The downside to this is that you risk the fit and comfort of your helmet as the beanie will often push it away from what it's meant to be protecting. All this means that should that piano drop out of the sky, then you've potentially sacrificed your safety for the sake of some warmth (or if you take a 7.62mm and it doesn't do that whole ricochet around the edge thing which I've seen happen to a colleague in Afghan, lucky git).

Thankfully, Armadillo Merino, specialists in all things Merino wool have entered the fray with their Kojak beanie. Never mind that it's named after possibly the coolest lollipop sucking detective in TV history, it's also the proud holder of numerous benefits brought on by the 100% Merino wool construct.

Unlike synthetic materials which when subjected to intense heat or flame has a tendency to melt or worse yet, combust, Merino wool is fire retardant. This is extremely important when you consider some of the injuries sustained by soldiers that have found themselves caught in blasts and there are enough reports out there stating this very fact.

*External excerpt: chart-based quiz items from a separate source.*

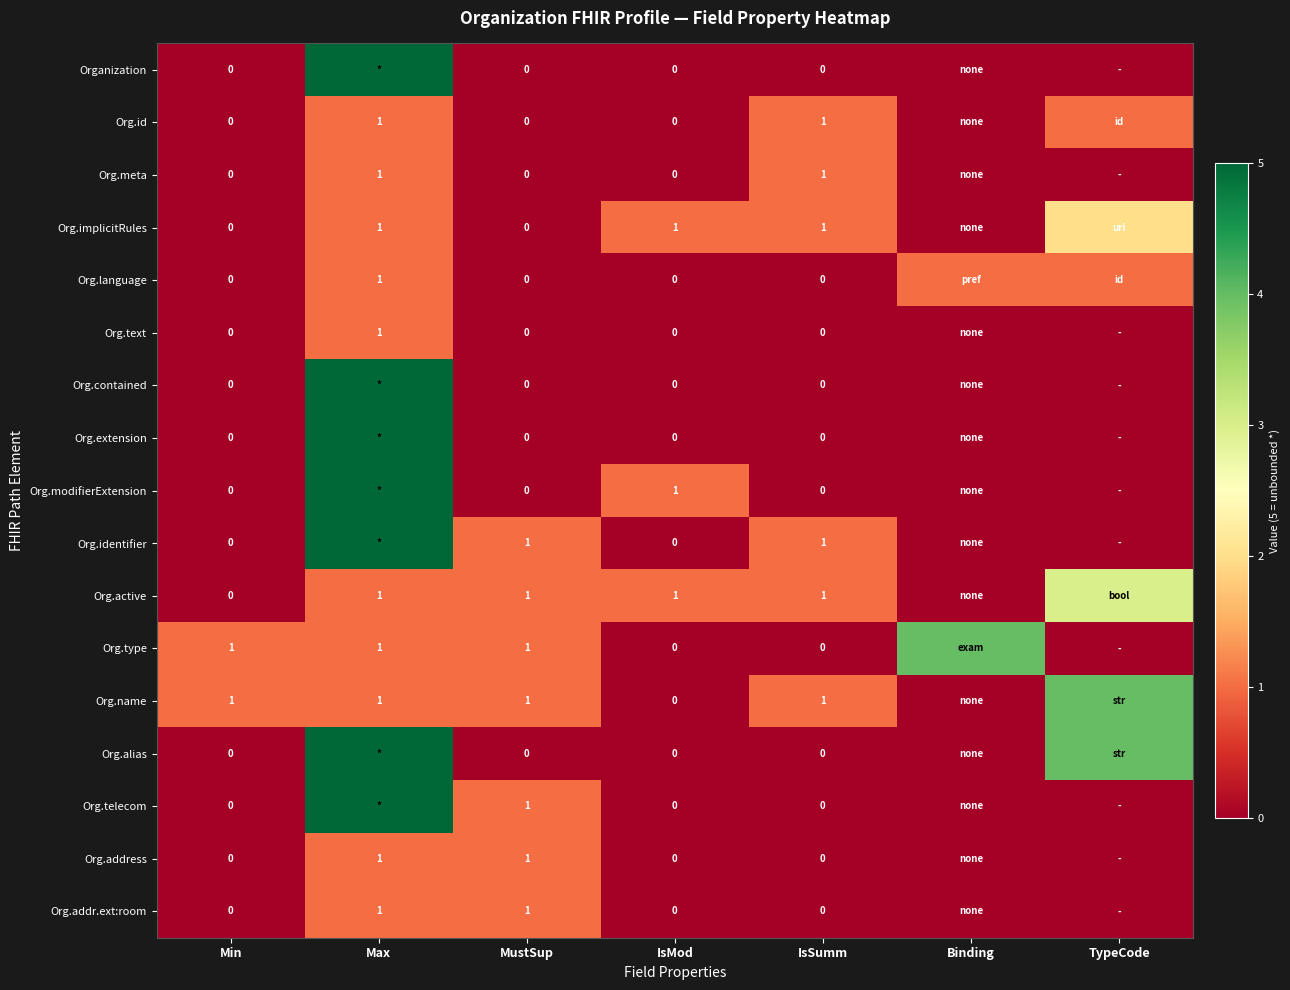

Is it true that Org.active equals 1 at Max?

True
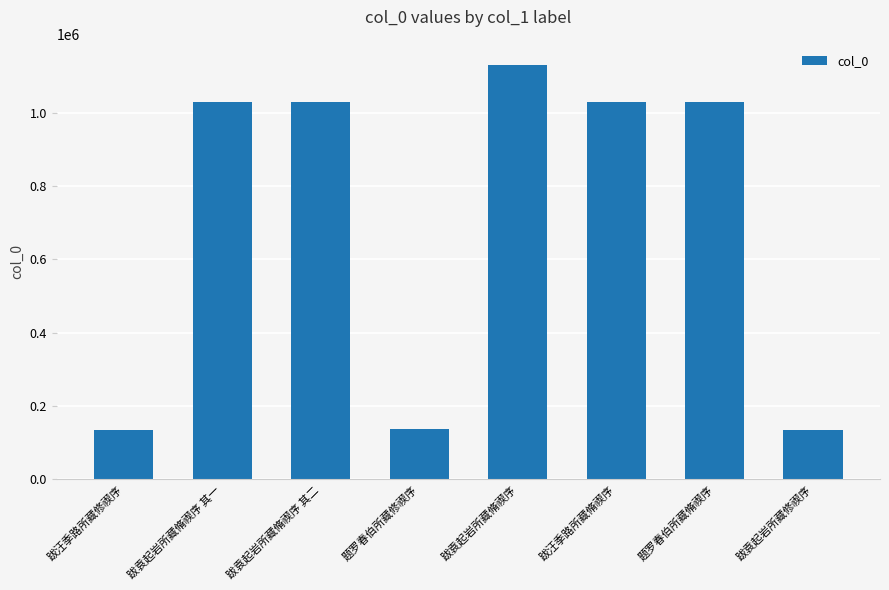

What is the difference between the second highest and second lowest values?

893314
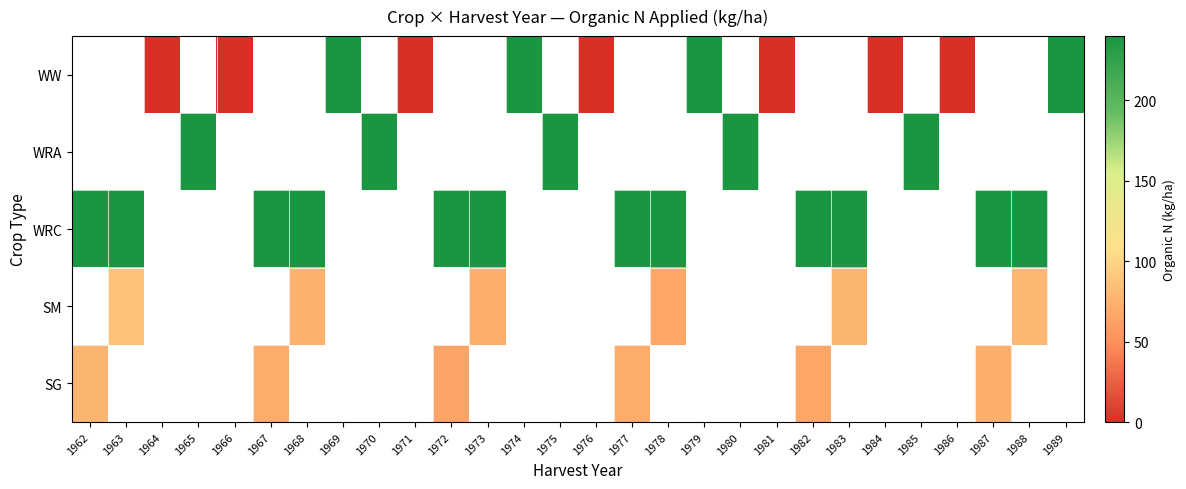

Is the value of SM at 1964 greater than the value of SG at 1968?

No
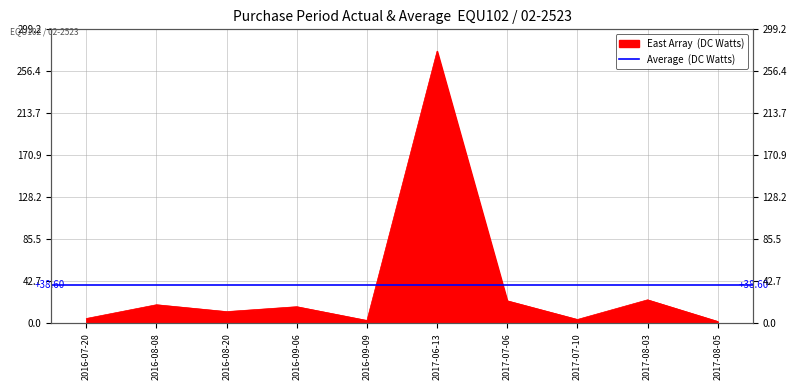

At which label does the data first exceed 17?

2016-08-08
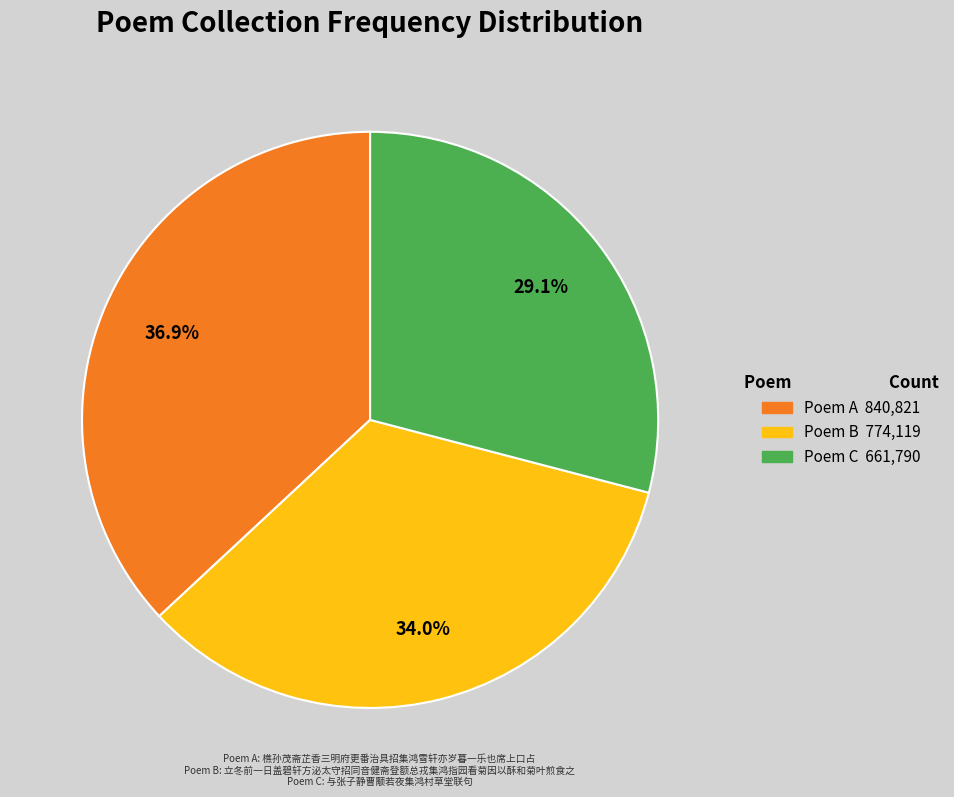

Is there a majority slice in this chart?

No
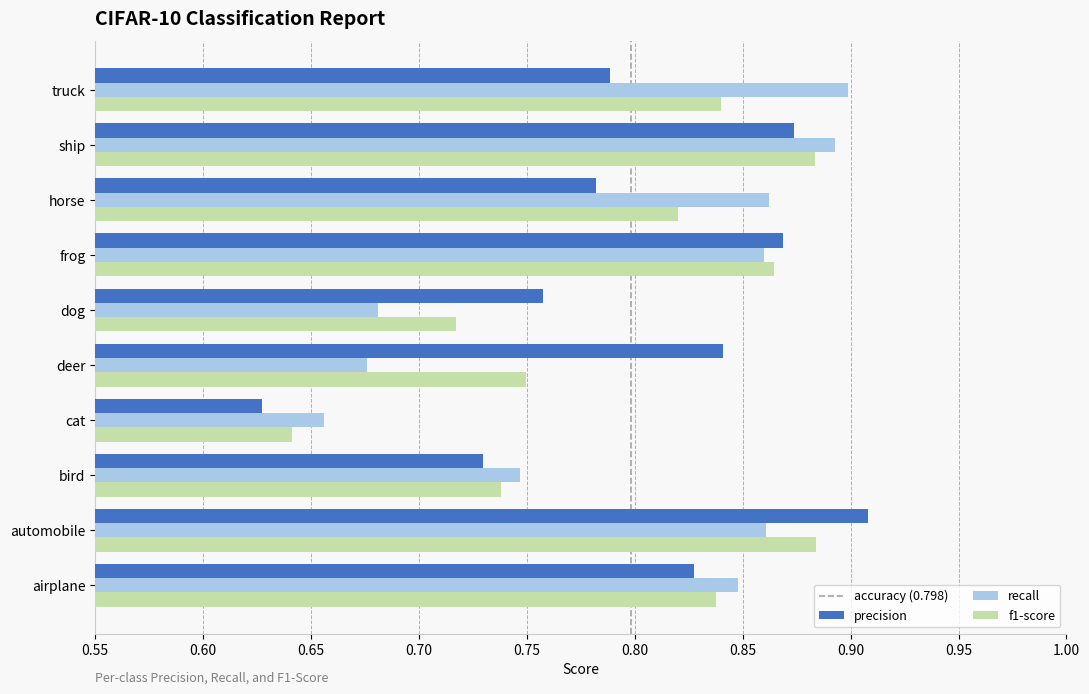

At how many categories does at least one series exceed 0?

10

This was also the main reason why the wearing of synthetic tops by troops in theatre was banned (Of course, not very heavily enforced).

This in itself is enough to put the product above almost anything else in the market as it's hard to find 100% natural clothing suitable to harsh environments that you'd expect a beanie in Afghan to face for example.

The other strong feature is that it's able to thermally regulate the area it's covering. This means that the heat maintained by the beanie should be a comfortable range just above body temperature, with the wool trapping enough heat whilst simultaneously releasing enough heat to keep a good balance.

All this is good and well, but by far the biggest winning feature is the thickness of the beanie. It's thin; thin enough to fit happily and comfortably under your helmet without adjusting the fit, thin enough to keep you warm but not too warm and thin enough that it doesn't cause any noticeable rubbing or chaffing once the helmets on and you're jogging around like a lunatic.

Some concerns were raised over how the beanie would fare under duress for a long duration - Would the sweat build up? Would it cause chill the second you took the helmet off?

Thankfully, Armadillo Merino have a feature called 'No Chill' which means that if the garment can't wick the sweat away and cause it to evaporate, perhaps because there's body armour on top of it, or in this case a helmet, the moisture is prevented from going back against the skin and as soon as the material is exposed to outside air, the evaporation process begins in earnest.

This is far more pertinent in the use of body armour, but for the helmet, considering how much body heat is lost through the head (Depending on which scientists you listen to), it's an important fact to keep in mind.

Personal experience of the Kojak with tin lid in place confirms all the initial assumptions and proves its worth; for once putting on a cold, even slightly damp helmet doesn't make you think about becoming a Postman instead.

UPDATE: After four years, it's yet again proof that Armadillo are among the very best. The Kojak is still doing its thing and has continued to perform in all manner of terrain. From just out and about on a cold day, to running, to under a ski-helmet in Austria, the Falklands, Kenya, etc, it's held it's own.

It's amazing to see that there's almost no sign of wear or tear - Merino wool is so robust and long lasting that there's no threading, no seams splitting, and it's been fairly ragged around. It's not got the thickness as mentioned above, but even in the coldest of sub-zero temperatures, it keeps you warm. It also, shockingly, still smells fresh, even without a wash. (Genuinely can't remember the last time it was washed... some years ago....).

Well worth the money and you can trust it to look after you.